Mais adiante, quando os entrevistadores voltaram ao assunto para lembrar-lhe o que ela havia dito momentos antes, Dilma negou de maneira peremptória: “Eu não disse isso. Por favor, sou presidenta da República. Não posso fazer uma coisa dessas. Baseado em informações da imprensa não posso condenar ou perdoar ninguém”.
De fato. Mas não se trata de perdão nem de condenação. O que a presidente disse está gravado e registrado. Pode não ter tido a intenção de dizer. No entanto, disse.
O problema de certas narrativas é a necessidade de adaptá-las aos fatos quando eles começam a criar pernas, se desconectam das falas e os dois desobedientes saem por aí produzindo atos falhos.
Tem jeito.

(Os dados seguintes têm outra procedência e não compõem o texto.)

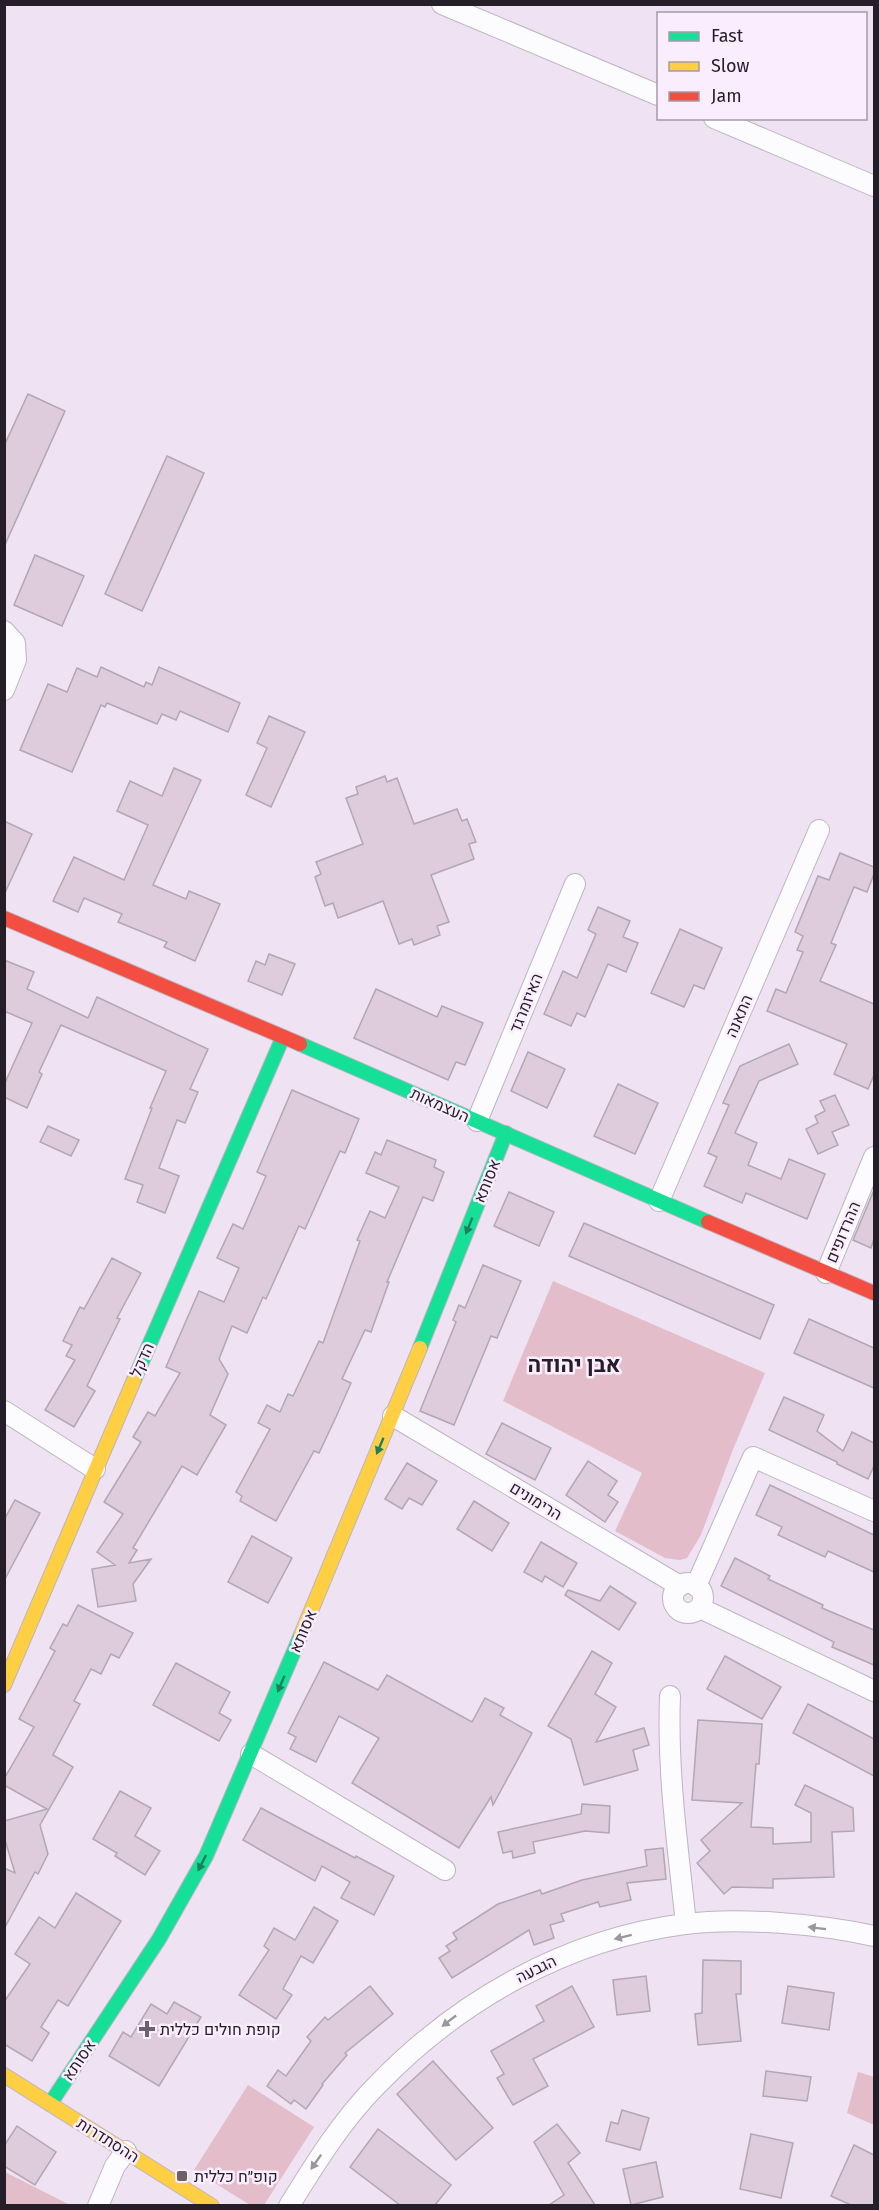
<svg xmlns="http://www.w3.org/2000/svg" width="879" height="2210" font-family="'Fira Sans',Heebo,sans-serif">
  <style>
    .green { fill: #e4bdcb }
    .building { fill: #decbdb; stroke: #b2a7b2; stroke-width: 1.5 }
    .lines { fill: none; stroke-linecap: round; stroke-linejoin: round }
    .street-casing { stroke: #beb5c2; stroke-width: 22 }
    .fast-casing { stroke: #beb5c2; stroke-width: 16 }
    .slow-casing { stroke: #beb5c2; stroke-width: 16 }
    .jam-casing { stroke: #beb5c2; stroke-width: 16 }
    .street { stroke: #fcfbfd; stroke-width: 20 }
    .fast { stroke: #16e098; stroke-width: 14 }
    .slow { stroke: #ffcf43; stroke-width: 14 }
    .jam { stroke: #f24e42; stroke-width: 14 }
    .oneway { fill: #1e7e60 }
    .oneway2 { fill: #9b979d }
    .poi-dot { fill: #6b626e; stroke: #faedfe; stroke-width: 2 }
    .labels { text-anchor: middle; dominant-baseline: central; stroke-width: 5; stroke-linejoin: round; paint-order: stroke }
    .street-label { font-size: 16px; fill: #251d27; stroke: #faedfe }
    .poi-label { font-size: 16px; fill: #251d27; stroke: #faedfe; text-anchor: start }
    .district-label { font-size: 22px; font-weight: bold; fill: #251d27; stroke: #faedfe }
  </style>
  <rect width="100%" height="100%" fill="#eee2f3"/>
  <g class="green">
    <path d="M553 1281 765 1373 732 1452 701 1535 687 1558 680 1560 665 1558 615 1531 642 1473 503 1401Z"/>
    <path d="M858 2072 874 2077V2125L847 2113Z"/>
    <path d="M248 2085 314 2127 264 2205H250L194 2170Z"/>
    <path d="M4 2172H5L70 2205H5Z"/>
  </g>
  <g class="building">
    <path d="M28 394 65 411 4 547V446Z"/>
    <path d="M167 456 204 473 142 611 105 594Z"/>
    <path d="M35 555 84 576 62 626 14 605Z"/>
    <path d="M101 667 144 687 146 682 152 685 159 667 240 703 228 732 180 711 176 720 162 714 157 724 107 703 105 707 101 705 72 772 20 750 48 684 67 692 77 668 97 677Z"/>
    <path d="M269 716 305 732 271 807 246 795 267 748 257 743Z"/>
    <path d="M174 768 201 780 153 885 186 899 189 891 220 904 195 961 164 947 167 942 118 922 122 914 84 898 78 912 53 901 74 857 124 880 148 825 117 811 130 781 162 796Z"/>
    <path d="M385 776 387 782 397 778 414 824 457 809 462 821 467 819 476 842 469 844 474 859 431 875 449 922 437 926 440 935 414 945 412 939 399 944 383 901 338 918 333 903 325 906 315 877 321 874 316 862 363 844 346 798 358 794 356 787Z"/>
    <path d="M4 821 32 834 4 895Z"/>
    <path d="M840 853 874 867V874L867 892 854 887 831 943 836 945 820 981 874 1004V1075L868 1089 834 1074 847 1044 767 1011 776 989 786 993 803 952 797 950 803 936 795 932 818 876 829 880Z"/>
    <path d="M598 907 630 921 623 937 638 943 626 972 608 964 585 1017 577 1013 571 1026 544 1014 563 971 577 978 596 934 588 930Z"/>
    <path d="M680 929 722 948 704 989 694 985 684 1007 651 993Z"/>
    <path d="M269 954 295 964 282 995 248 981 256 961 265 965Z"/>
    <path d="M4 960 34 972 27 989 88 1018 97 997 208 1049 190 1089 198 1092 185 1123 177 1120 159 1168 179 1176 165 1213 137 1202 143 1185 125 1179 152 1108H150L166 1071 61 1025 39 1072 42 1074 27 1108 4 1097V1085L32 1023 4 1011Z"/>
    <path d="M376 989 437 1017 442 1006 483 1023 465 1065 456 1062 448 1080 354 1038Z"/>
    <path d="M789 1044 798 1064 759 1081 735 1133 757 1143 748 1165 781 1179 789 1159 825 1174 807 1219 746 1193 742 1203 704 1186 717 1157 708 1153 729 1105 723 1103 740 1066Z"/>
    <path d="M528 1052 565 1069 547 1108 511 1091Z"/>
    <path d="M618 1084 658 1103 635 1154 594 1136Z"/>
    <path d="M292 1090 359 1119 345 1153 340 1151 305 1229 299 1226 266 1299 263 1297 247 1333 232 1326 219 1359 228 1374 210 1415 226 1425 197 1475 182 1466 133 1548 137 1550 129 1563 151 1559 133 1584 136 1601 98 1607 92 1569 115 1565 97 1552 123 1514 104 1502 141 1442 133 1437 148 1412 155 1416 180 1373 166 1367 199 1291 224 1302 239 1268 217 1258 233 1224 243 1229 266 1176 257 1172Z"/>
    <path d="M835 1095 849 1125 832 1132 838 1145 818 1154 806 1129 818 1123 815 1116 825 1111 820 1101Z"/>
    <path d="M48 1126 79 1140 71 1156 40 1142Z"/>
    <path d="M387 1140 436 1160 434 1167 444 1172 433 1201 423 1197 387 1282H389L371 1332 365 1330 342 1379 351 1383 336 1417 319 1453 314 1451 276 1521 240 1501 242 1496 236 1492 270 1429 258 1423 267 1405 280 1412 288 1394 293 1396 319 1341 323 1343 360 1241 357 1240 370 1211 385 1218 399 1187 366 1173 375 1152 381 1155Z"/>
    <path d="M874 1190V1239L871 1248 853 1240Z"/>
    <path d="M509 1192 554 1212 539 1246 494 1226Z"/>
    <path d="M584 1223 774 1305 760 1339 569 1256Z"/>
    <path d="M112 1258 141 1273 117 1318 120 1319 87 1386 95 1391 74 1427 45 1410 75 1360 66 1356 72 1345 63 1341 80 1307 84 1309Z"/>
    <path d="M483 1265 521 1281 497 1338 491 1336 454 1425 420 1411 456 1322 453 1320 459 1305 465 1308Z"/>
    <path d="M809 1319 874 1348V1388L794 1353Z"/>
    <path d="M784 1397 824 1415 817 1431 843 1451 852 1432 874 1443V1466L868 1479 837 1464V1462L769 1430Z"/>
    <path d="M502 1423 551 1448 535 1480 486 1454Z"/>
    <path d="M588 1461 617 1481 608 1495 618 1502 605 1522 566 1495Z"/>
    <path d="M407 1463 437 1481 422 1505 409 1498 402 1509 385 1499Z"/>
    <path d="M770 1485 874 1535V1572L828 1551 825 1557 778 1535 782 1527 756 1515Z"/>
    <path d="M15 1500 40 1513 4 1581V1520Z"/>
    <path d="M474 1501 509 1523 492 1551 457 1529Z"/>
    <path d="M252 1536 292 1558 268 1603 228 1582Z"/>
    <path d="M541 1542 577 1563 563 1587 545 1576 542 1582 524 1572Z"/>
    <path d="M735 1558 770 1576 768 1579 823 1605 822 1608 874 1630V1665L832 1647 834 1642 721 1586Z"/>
    <path d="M610 1586 636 1603 619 1630 565 1595 568 1590 600 1601Z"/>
    <path d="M78 1605 133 1633 119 1658 111 1654 101 1674 91 1669 74 1701 80 1704 53 1755 73 1767 40 1825 48 1854 38 1874 35 1872 4 1929V1868L15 1873 4 1837V1821L47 1809 4 1785V1779L34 1727 19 1719 55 1651 50 1648 63 1624 67 1626Z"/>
    <path d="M592 1651 612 1663 595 1694 616 1707 596 1742 644 1728 649 1745 633 1750 638 1770 584 1785 571 1739 548 1726Z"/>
    <path d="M725 1656 781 1687 762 1719 707 1689Z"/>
    <path d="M324 1662 378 1690 387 1675 472 1722 485 1698 504 1708 500 1715 532 1733 493 1805 491 1797 459 1848 352 1783 379 1738 339 1716 316 1762 290 1749 296 1737 288 1733Z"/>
    <path d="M176 1663 230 1692 219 1713 231 1720 219 1741 153 1705Z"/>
    <path d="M808 1704 874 1739V1776L793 1733Z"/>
    <path d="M698 1720 762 1724 759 1764H756L751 1827 773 1828V1844L811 1842V1813L795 1805 805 1785 853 1808 854 1831 832 1832 834 1877 773 1879V1888L732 1887 724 1894 697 1863 710 1851 701 1840 742 1803 692 1800Z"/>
    <path d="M120 1791 151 1808 135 1836 160 1851 145 1875 115 1856 117 1853 93 1839Z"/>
    <path d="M582 1804 610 1806 609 1833 585 1831 533 1842 535 1853 513 1858 512 1851 503 1853 498 1832 581 1814Z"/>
    <path d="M261 1808 355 1858 356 1856 394 1876 374 1915 341 1898 350 1882 322 1866 315 1881 243 1840Z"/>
    <path d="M663 1848 666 1879 627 1883 631 1900 600 1907 598 1902 561 1914 564 1921 550 1925 554 1938 534 1945 529 1930 452 1978 439 1958 450 1951 446 1946 457 1939 453 1933 498 1904 540 1890 542 1894 582 1880 647 1866 645 1850Z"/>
    <path d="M76 1893 121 1921 68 2006 58 2000 41 2027 49 2033 32 2061 4 2044V2002L30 1964 15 1954 39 1917 55 1928Z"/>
    <path d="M314 1907 338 1921 313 1963 301 1956 283 1989 292 1995 276 2019 239 1995 269 1950 264 1946 274 1928 295 1940Z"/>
    <path d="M703 1960 741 1961V1994H736L741 2041 698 2045 695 2014 702 2013Z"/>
    <path d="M646 1976 650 2011 617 2015 613 1980Z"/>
    <path d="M370 1986 393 2014 345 2053 347 2055 322 2084 323 2085 306 2109 294 2100 291 2104 267 2086 278 2070 286 2076 311 2041 307 2037 325 2017 328 2020Z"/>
    <path d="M572 1986 594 2027 533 2059 548 2086 513 2105 497 2078 504 2074 491 2051 544 2021 536 2006Z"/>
    <path d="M788 1986 834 1993 829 2030 782 2023Z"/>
    <path d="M174 2002 201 2017 159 2086 109 2056 123 2032 131 2037 151 2004 167 2014Z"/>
    <path d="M433 2061 493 2128 456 2160 397 2094Z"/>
    <path d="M766 2071 811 2077 807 2101 763 2096Z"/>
    <path d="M622 2110 649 2118 640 2150 606 2141 611 2122 618 2124Z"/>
    <path d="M557 2124 580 2153 568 2163 595 2205H549L564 2195 534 2142Z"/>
    <path d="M17 2126 56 2152 35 2185 4 2166V2146Z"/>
    <path d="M378 2129 451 2185 435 2205H400L350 2167Z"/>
    <path d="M751 2134 793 2143 781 2198 740 2189Z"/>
    <path d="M854 2145 874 2155V2205H851L831 2196Z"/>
    <path d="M656 2162 663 2197 631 2205 623 2169Z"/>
  </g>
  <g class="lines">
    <g class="street-casing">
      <g id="street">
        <path d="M442 4 658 95"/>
        <path d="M714 118 874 186"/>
        <path d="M4 631 15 643 16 660 4 690"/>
        <path d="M477 1121 575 884"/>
        <path d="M659 1201 819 830"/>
        <path d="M826 1273 874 1157"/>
        <path d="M4 1411 95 1469"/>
        <path d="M393 1416 680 1586"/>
        <circle cx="688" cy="1598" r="15"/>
        <path d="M696 1586 753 1457 874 1511"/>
        <path d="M700 1608 874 1691"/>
        <path d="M670 1696C667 1772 678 1848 686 1924"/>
        <path d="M251 1754 445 1870"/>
        <path d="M98 2206 115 2166 126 2151"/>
        <path d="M289 2206C315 2164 342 2120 377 2085 459 2000 567 1939 685 1924 739 1917 821 1924 874 1936"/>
      </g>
    </g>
    <g class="fast-casing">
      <g id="fast">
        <path d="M300 1044 708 1222"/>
        <path d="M420 1348 506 1133"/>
        <path d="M134 1380 283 1037"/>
        <path d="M50 2104 159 1939 206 1856 301 1635"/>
      </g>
    </g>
    <g class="slow-casing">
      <g id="slow">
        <path d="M301 1635 420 1348"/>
        <path d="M4 1685 134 1380"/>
        <path d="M4 2075 212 2206"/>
      </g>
    </g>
    <g class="jam-casing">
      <g id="jam">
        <path d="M4 918 300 1044"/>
        <path d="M708 1222 874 1293"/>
      </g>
    </g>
    <use href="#street" class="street"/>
    <use href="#fast" class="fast"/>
    <use href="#slow" class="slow"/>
    <use href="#jam" class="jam"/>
  </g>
  <defs><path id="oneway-solid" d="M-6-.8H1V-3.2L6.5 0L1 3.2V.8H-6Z" transform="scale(1.5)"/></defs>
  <g class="oneway">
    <use href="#oneway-solid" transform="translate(469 1226) rotate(112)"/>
    <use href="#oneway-solid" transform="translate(380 1446) rotate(113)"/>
    <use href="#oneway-solid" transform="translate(281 1684) rotate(113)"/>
    <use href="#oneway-solid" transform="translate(202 1863) rotate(117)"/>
  </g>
  <g class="oneway2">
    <use href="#oneway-solid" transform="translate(817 1928) rotate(-173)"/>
    <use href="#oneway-solid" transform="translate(623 1937) rotate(166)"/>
    <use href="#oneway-solid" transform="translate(449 2021) rotate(142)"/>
    <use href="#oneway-solid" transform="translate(316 2162) rotate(125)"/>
  </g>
  <g class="poi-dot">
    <path d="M144 2020h6v6h6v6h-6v6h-6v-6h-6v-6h6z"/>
    <rect x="176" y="2170" width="12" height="12" rx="3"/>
  </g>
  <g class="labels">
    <g class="street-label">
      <text transform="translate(526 1003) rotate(-68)">האיזמרגד</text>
      <text transform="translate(739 1016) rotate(-67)">התאנה</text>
      <text transform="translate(440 1105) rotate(24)">העצמאות</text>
      <text transform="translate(487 1181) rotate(-68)">אסותא</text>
      <text transform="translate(843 1232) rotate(-67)">ההרדופים</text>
      <text transform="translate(142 1360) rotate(-66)">הדקל</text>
      <text transform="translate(536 1501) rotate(31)">הרימונים</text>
      <text transform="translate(303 1631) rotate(-67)">אסותא</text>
      <text transform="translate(536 1969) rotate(-26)">הגבעה</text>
      <text transform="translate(79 2060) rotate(-56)">אסותא</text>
      <text transform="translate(108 2140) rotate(32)">ההסתדרות</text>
    </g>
    <g class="poi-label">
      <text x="160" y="2029">קופת חולים כללית</text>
      <text x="194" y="2176">קופ״ח כללית</text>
    </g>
    <g class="district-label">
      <text x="574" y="1364">אבן יהודה</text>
    </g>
  </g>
  <rect width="879" height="2210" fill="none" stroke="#251d27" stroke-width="12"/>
  <rect x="657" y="12" width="210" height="108" fill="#faedfe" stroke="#a59aa8" stroke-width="1.5"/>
  <rect x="669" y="32" width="30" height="9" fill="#16e098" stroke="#a59aa8" stroke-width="1.5"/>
  <text x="711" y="42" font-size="18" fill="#251d27">Fast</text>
  <rect x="669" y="62" width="30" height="9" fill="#ffcf43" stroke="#a59aa8" stroke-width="1.5"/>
  <text x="711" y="72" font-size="18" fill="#251d27">Slow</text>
  <rect x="669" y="92" width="30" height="9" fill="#f24e42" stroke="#a59aa8" stroke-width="1.5"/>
  <text x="711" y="102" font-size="18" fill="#251d27">Jam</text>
</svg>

Caso o acordo de delação premiada de Paulo Roberto Costa venha a ser (se já não foi) homologado pelo Supremo Tribunal Federal, tenha consequência e resulte em processo, terá feito o caminho contrário ao do mensalão. Naquele, o esquema foi desvendado por uma comissão de inquérito do Congresso a partir da denúncia de Roberto Jefferson. O material da CPI sustentou os trabalhos da Polícia Federal e do Ministério Público.
Nesse aqui o Congresso não apenas não contribuiu como interditou as investigações, que se iniciaram com uma operação da PF e agora dependem das informações do delator para a polícia e os procuradores a fim de se descobrir como funcionava e quem se beneficiou do esquema. Só então poderá ser oferecida a denúncia ao STF. Isso para dizer o seguinte: o Congresso nem sempre se prestou a qualquer tipo de papel. Mesmo os mais baixos. Já foi melhor do que é. Portanto, a depender do padrão do Poder inegavelmente mais forte, pode voltar a ser.